[Collected data]
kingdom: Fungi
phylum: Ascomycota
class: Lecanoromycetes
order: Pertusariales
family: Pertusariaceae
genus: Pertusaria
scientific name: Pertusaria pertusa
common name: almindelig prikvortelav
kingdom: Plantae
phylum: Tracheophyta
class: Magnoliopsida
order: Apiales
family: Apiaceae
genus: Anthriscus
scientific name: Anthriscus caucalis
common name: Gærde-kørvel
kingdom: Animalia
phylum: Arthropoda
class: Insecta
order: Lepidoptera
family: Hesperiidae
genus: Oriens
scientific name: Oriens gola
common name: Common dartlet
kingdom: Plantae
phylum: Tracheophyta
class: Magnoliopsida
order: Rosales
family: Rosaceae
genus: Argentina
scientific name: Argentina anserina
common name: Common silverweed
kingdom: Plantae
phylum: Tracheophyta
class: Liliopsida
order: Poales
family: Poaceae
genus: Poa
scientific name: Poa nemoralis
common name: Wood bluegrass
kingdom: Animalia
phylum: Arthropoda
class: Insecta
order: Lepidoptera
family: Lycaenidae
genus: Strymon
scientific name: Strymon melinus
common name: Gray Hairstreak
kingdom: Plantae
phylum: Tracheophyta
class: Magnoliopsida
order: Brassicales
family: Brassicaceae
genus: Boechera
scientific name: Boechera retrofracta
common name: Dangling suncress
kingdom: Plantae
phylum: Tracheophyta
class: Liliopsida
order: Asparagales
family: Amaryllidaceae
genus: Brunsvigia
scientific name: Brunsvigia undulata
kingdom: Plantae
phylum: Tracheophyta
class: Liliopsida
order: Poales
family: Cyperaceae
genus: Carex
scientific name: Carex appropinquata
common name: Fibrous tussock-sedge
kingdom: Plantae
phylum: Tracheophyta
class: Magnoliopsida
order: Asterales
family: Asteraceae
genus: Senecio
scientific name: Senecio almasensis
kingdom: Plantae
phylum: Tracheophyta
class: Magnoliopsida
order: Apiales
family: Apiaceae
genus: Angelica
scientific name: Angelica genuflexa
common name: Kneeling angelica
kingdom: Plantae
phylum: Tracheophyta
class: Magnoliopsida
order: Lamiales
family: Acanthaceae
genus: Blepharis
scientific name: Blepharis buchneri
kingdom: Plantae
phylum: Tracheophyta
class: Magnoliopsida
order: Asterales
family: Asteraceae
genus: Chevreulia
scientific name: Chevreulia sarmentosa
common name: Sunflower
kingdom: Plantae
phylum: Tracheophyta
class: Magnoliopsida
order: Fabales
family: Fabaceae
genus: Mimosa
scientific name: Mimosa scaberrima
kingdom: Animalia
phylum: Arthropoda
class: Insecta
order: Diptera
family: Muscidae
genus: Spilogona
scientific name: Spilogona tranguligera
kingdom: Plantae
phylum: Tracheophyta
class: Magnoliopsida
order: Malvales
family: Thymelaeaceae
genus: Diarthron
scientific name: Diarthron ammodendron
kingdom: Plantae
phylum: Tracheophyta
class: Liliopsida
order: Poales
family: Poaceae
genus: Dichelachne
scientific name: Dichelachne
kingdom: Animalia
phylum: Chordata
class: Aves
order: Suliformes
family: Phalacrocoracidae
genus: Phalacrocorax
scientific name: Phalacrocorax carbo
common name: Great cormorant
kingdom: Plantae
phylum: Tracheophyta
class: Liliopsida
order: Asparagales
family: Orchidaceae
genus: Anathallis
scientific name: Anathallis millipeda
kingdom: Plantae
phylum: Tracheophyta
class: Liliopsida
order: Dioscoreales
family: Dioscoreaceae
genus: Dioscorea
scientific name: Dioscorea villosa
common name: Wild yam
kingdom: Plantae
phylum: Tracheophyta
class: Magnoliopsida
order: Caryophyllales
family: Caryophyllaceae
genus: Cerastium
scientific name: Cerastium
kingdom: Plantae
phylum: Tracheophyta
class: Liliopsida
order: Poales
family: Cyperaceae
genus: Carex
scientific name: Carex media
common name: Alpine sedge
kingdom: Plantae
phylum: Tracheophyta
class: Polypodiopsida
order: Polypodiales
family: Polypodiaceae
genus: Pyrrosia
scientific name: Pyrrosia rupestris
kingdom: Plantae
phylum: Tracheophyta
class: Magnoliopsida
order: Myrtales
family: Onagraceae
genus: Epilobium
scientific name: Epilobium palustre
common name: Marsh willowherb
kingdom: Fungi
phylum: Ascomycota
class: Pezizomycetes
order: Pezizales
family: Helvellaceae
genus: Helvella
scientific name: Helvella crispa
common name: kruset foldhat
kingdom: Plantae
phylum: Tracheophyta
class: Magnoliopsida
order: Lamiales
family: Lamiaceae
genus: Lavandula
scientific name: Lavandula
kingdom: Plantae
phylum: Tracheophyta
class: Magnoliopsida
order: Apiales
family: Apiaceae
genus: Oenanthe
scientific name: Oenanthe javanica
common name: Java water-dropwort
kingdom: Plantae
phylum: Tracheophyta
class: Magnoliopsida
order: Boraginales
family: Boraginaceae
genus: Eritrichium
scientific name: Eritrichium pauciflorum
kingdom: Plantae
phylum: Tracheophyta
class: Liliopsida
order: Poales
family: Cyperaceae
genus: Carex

### PROBLEM DESCRIPTION
Quote every line of the rows above word for word.

### CORRECT OUTPUT
kingdom: Fungi
phylum: Ascomycota
class: Lecanoromycetes
order: Pertusariales
family: Pertusariaceae
genus: Pertusaria
scientific name: Pertusaria pertusa
common name: almindelig prikvortelav
kingdom: Plantae
phylum: Tracheophyta
class: Magnoliopsida
order: Apiales
family: Apiaceae
genus: Anthriscus
scientific name: Anthriscus caucalis
common name: Gærde-kørvel
kingdom: Animalia
phylum: Arthropoda
class: Insecta
order: Lepidoptera
family: Hesperiidae
genus: Oriens
scientific name: Oriens gola
common name: Common dartlet
kingdom: Plantae
phylum: Tracheophyta
class: Magnoliopsida
order: Rosales
family: Rosaceae
genus: Argentina
scientific name: Argentina anserina
common name: Common silverweed
kingdom: Plantae
phylum: Tracheophyta
class: Liliopsida
order: Poales
family: Poaceae
genus: Poa
scientific name: Poa nemoralis
common name: Wood bluegrass
kingdom: Animalia
phylum: Arthropoda
class: Insecta
order: Lepidoptera
family: Lycaenidae
genus: Strymon
scientific name: Strymon melinus
common name: Gray Hairstreak
kingdom: Plantae
phylum: Tracheophyta
class: Magnoliopsida
order: Brassicales
family: Brassicaceae
genus: Boechera
scientific name: Boechera retrofracta
common name: Dangling suncress
kingdom: Plantae
phylum: Tracheophyta
class: Liliopsida
order: Asparagales
family: Amaryllidaceae
genus: Brunsvigia
scientific name: Brunsvigia undulata
kingdom: Plantae
phylum: Tracheophyta
class: Liliopsida
order: Poales
family: Cyperaceae
genus: Carex
scientific name: Carex appropinquata
common name: Fibrous tussock-sedge
kingdom: Plantae
phylum: Tracheophyta
class: Magnoliopsida
order: Asterales
family: Asteraceae
genus: Senecio
scientific name: Senecio almasensis
kingdom: Plantae
phylum: Tracheophyta
class: Magnoliopsida
order: Apiales
family: Apiaceae
genus: Angelica
scientific name: Angelica genuflexa
common name: Kneeling angelica
kingdom: Plantae
phylum: Tracheophyta
class: Magnoliopsida
order: Lamiales
family: Acanthaceae
genus: Blepharis
scientific name: Blepharis buchneri
kingdom: Plantae
phylum: Tracheophyta
class: Magnoliopsida
order: Asterales
family: Asteraceae
genus: Chevreulia
scientific name: Chevreulia sarmentosa
common name: Sunflower
kingdom: Plantae
phylum: Tracheophyta
class: Magnoliopsida
order: Fabales
family: Fabaceae
genus: Mimosa
scientific name: Mimosa scaberrima
kingdom: Animalia
phylum: Arthropoda
class: Insecta
order: Diptera
family: Muscidae
genus: Spilogona
scientific name: Spilogona tranguligera
kingdom: Plantae
phylum: Tracheophyta
class: Magnoliopsida
order: Malvales
family: Thymelaeaceae
genus: Diarthron
scientific name: Diarthron ammodendron
kingdom: Plantae
phylum: Tracheophyta
class: Liliopsida
order: Poales
family: Poaceae
genus: Dichelachne
scientific name: Dichelachne
kingdom: Animalia
phylum: Chordata
class: Aves
order: Suliformes
family: Phalacrocoracidae
genus: Phalacrocorax
scientific name: Phalacrocorax carbo
common name: Great cormorant
kingdom: Plantae
phylum: Tracheophyta
class: Liliopsida
order: Asparagales
family: Orchidaceae
genus: Anathallis
scientific name: Anathallis millipeda
kingdom: Plantae
phylum: Tracheophyta
class: Liliopsida
order: Dioscoreales
family: Dioscoreaceae
genus: Dioscorea
scientific name: Dioscorea villosa
common name: Wild yam
kingdom: Plantae
phylum: Tracheophyta
class: Magnoliopsida
order: Caryophyllales
family: Caryophyllaceae
genus: Cerastium
scientific name: Cerastium
kingdom: Plantae
phylum: Tracheophyta
class: Liliopsida
order: Poales
family: Cyperaceae
genus: Carex
scientific name: Carex media
common name: Alpine sedge
kingdom: Plantae
phylum: Tracheophyta
class: Polypodiopsida
order: Polypodiales
family: Polypodiaceae
genus: Pyrrosia
scientific name: Pyrrosia rupestris
kingdom: Plantae
phylum: Tracheophyta
class: Magnoliopsida
order: Myrtales
family: Onagraceae
genus: Epilobium
scientific name: Epilobium palustre
common name: Marsh willowherb
kingdom: Fungi
phylum: Ascomycota
class: Pezizomycetes
order: Pezizales
family: Helvellaceae
genus: Helvella
scientific name: Helvella crispa
common name: kruset foldhat
kingdom: Plantae
phylum: Tracheophyta
class: Magnoliopsida
order: Lamiales
family: Lamiaceae
genus: Lavandula
scientific name: Lavandula
kingdom: Plantae
phylum: Tracheophyta
class: Magnoliopsida
order: Apiales
family: Apiaceae
genus: Oenanthe
scientific name: Oenanthe javanica
common name: Java water-dropwort
kingdom: Plantae
phylum: Tracheophyta
class: Magnoliopsida
order: Boraginales
family: Boraginaceae
genus: Eritrichium
scientific name: Eritrichium pauciflorum
kingdom: Plantae
phylum: Tracheophyta
class: Liliopsida
order: Poales
family: Cyperaceae
genus: Carex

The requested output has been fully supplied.